A train depot in the center of town serves to transfer tracked vehicles from railcars to flatbed trucks, according to social media posts confirmed as authentic by the Conflict Intelligence Team, a group of independent Russian military analysts.
Gigantic military trucks are parked within sight of the roads, which have, strangely, remained open to public traffic.
One video posted online and authenticated by the Conflict Intelligence Team showed a huge, tracked multiple rocket launcher called a TOS, nicknamed Pinocchio for its bulging, nose-like weapon. It chugged along on a flatbed truck between summer homes in Maslovka.
Flatbed trucks also hauled armored personnel carriers called BMPs, the Russian equivalent of Bradley fighting vehicles. Artillery, infantry, special forces units, tanks, missiles and naval landing craft have all been photographed deploying toward the Ukrainian border.
Earlier this month, the Russian military issued a news release to announce the redeployment of the naval landing craft closer to Ukraine, in case anybody was curious. The vessels sailed along rivers and canals connecting the Caspian Sea to the Black Sea. The ministry posted pictures.
Mr. Biden has signaled a desire to de-escalate. In conciliatory comments Thursday, he said the new sanctions were not the most severe the United States could have taken. “I chose to be proportionate,” he said. “The United States is not looking to kick off a cycle of escalation and conflict with Russia.” He has proposed a summit meeting with Mr. Putin.
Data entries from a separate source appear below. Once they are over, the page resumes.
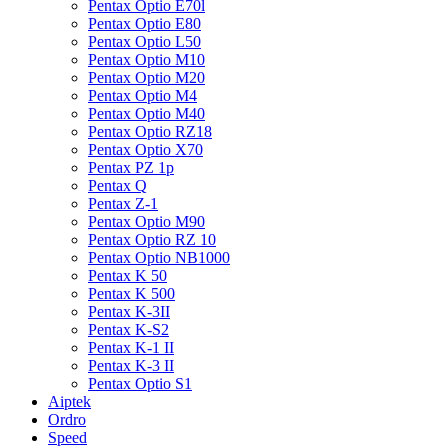
Pentax Optio E70l
Pentax Optio E80
Pentax Optio L50
Pentax Optio M10
Pentax Optio M20
Pentax Optio M4
Pentax Optio M40
Pentax Optio RZ18
Pentax Optio X70
Pentax PZ 1p
Pentax Q
Pentax Z-1
Pentax Optio M90
Pentax Optio RZ 10
Pentax Optio NB1000
Pentax K 50
Pentax K 500
Pentax K-3II
Pentax K-S2
Pentax K-1 II
Pentax K-3 II
Pentax Optio S1
Aiptek
Ordro
Speed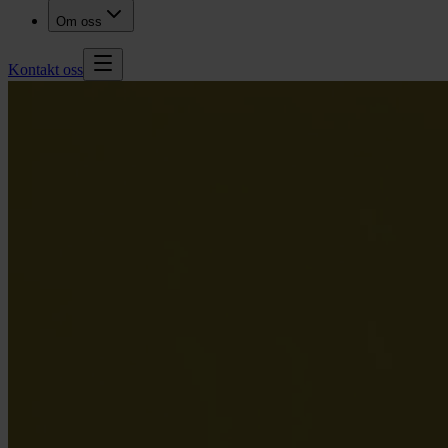
Om oss
Kontakt oss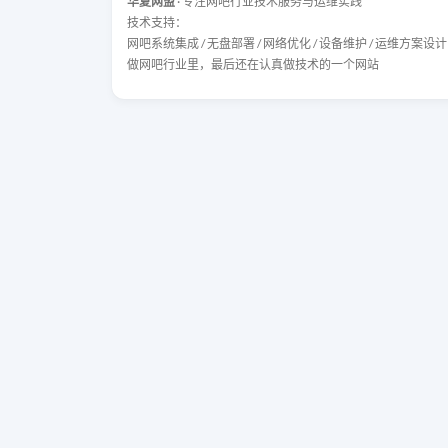
华夏网盟
· 专注网吧行业技术服务与运维实践
技术支持：
网吧系统集成 / 无盘部署 / 网络优化 / 设备维护 / 运维方案设计
做网吧行业里，最后还在认真做技术的一个网站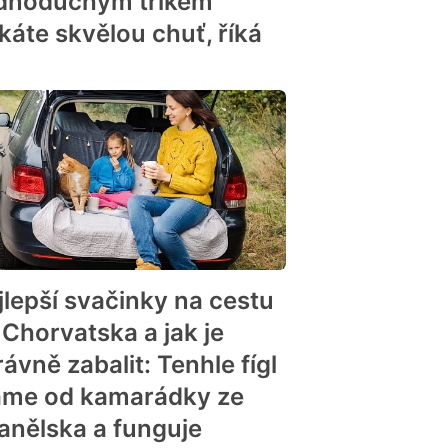
dnoduchým trikem
skáte skvělou chuť, říká
jlepší svačinky na cestu
 Chorvatska a jak je
ávně zabalit: Tenhle fígl
me od kamarádky ze
anělska a funguje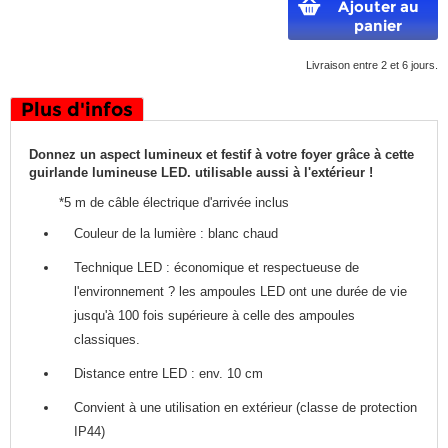
Ajouter au
panier
Livraison entre 2 et 6 jours.
Plus d'infos
Donnez un aspect lumineux et festif à votre foyer grâce à cette
guirlande lumineuse LED. utilisable aussi à l'extérieur !
*5 m de câble électrique d'arrivée inclus
Couleur de la lumière : blanc chaud
Technique LED : économique et respectueuse de
l'environnement ? les ampoules LED ont une durée de vie
jusqu'à 100 fois supérieure à celle des ampoules
classiques.
Distance entre LED : env. 10 cm
Convient à une utilisation en extérieur (classe de protection
IP44)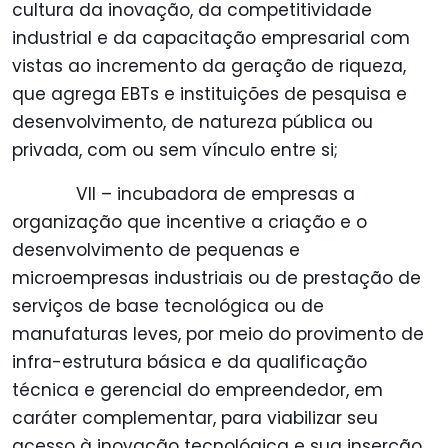
cultura da inovação, da competitividade
industrial e da capacitação empresarial com
vistas ao incremento da geração de riqueza,
que agrega EBTs e instituições de pesquisa e
desenvolvimento, de natureza pública ou
privada, com ou sem vínculo entre si;
VII – incubadora de empresas a
organização que incentive a criação e o
desenvolvimento de pequenas e
microempresas industriais ou de prestação de
serviços de base tecnológica ou de
manufaturas leves, por meio do provimento de
infra-estrutura básica e da qualificação
técnica e gerencial do empreendedor, em
caráter complementar, para viabilizar seu
acesso à inovação tecnológica e sua inserção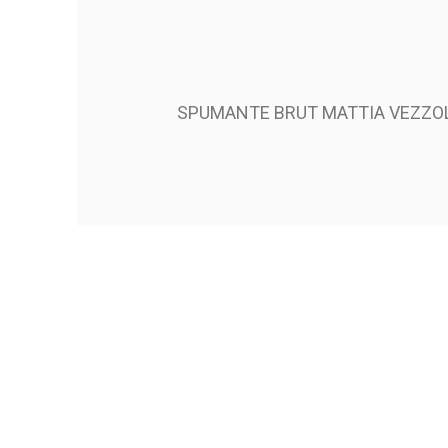
SPUMANTE BRUT MATTIA VEZZO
The Kremlin spokesman, Dmitri S. Peskov, has said repeatedly that Russia is within its rights to garrison soldiers where it pleases within its borders. Russia’s defense minister, Sergei K. Shoigu, said he ordered a nationwide readiness check of the military in response to aggressive moves by NATO.
For the most part, people living around the Pogonovo training ground voiced support for Russia’s military muscle flexing.
“If they calmed down, so would we,” Aleksei, a retired Russian air force mechanic who declined to offer his last name for fear of the authorities, said of the Ukrainians.
But, he added, the Russian military often trained nearby, and this spring’s activity was not unusual. “There’s no alarm going off here,” he said with a shrug. “None at all.”
Not all the residents were so friendly. One man walked to the fence of his yard, scowled and asked me, “Why hasn’t the F.S.B. caught you yet?” referring to Russia’s domestic intelligence agency.
Driving away from the village, military police officers stopped our car — and demanded that we follow them right onto the military training zone, for a conversation with a commander.
The road led past chunky, green military trucks parked in the forest, some with communications antennas sprouting from their roofs, and to a city of tents, all disguised with camouflage netting. “Your presence here is not forbidden,” the commander, Capt. Kirill Smirnov, said. “It is also not recommended.”
The United States and its allies are increasingly worried about the Russian troop buildup, William J. Burns, the C.I.A. director, warned the Senate on Wednesday. The buildup includes enough forces for a possible incursion.
But Mr. Burns said U.S. officials were still trying to determine if the Kremlin was preparing for military action or merely sending a signal.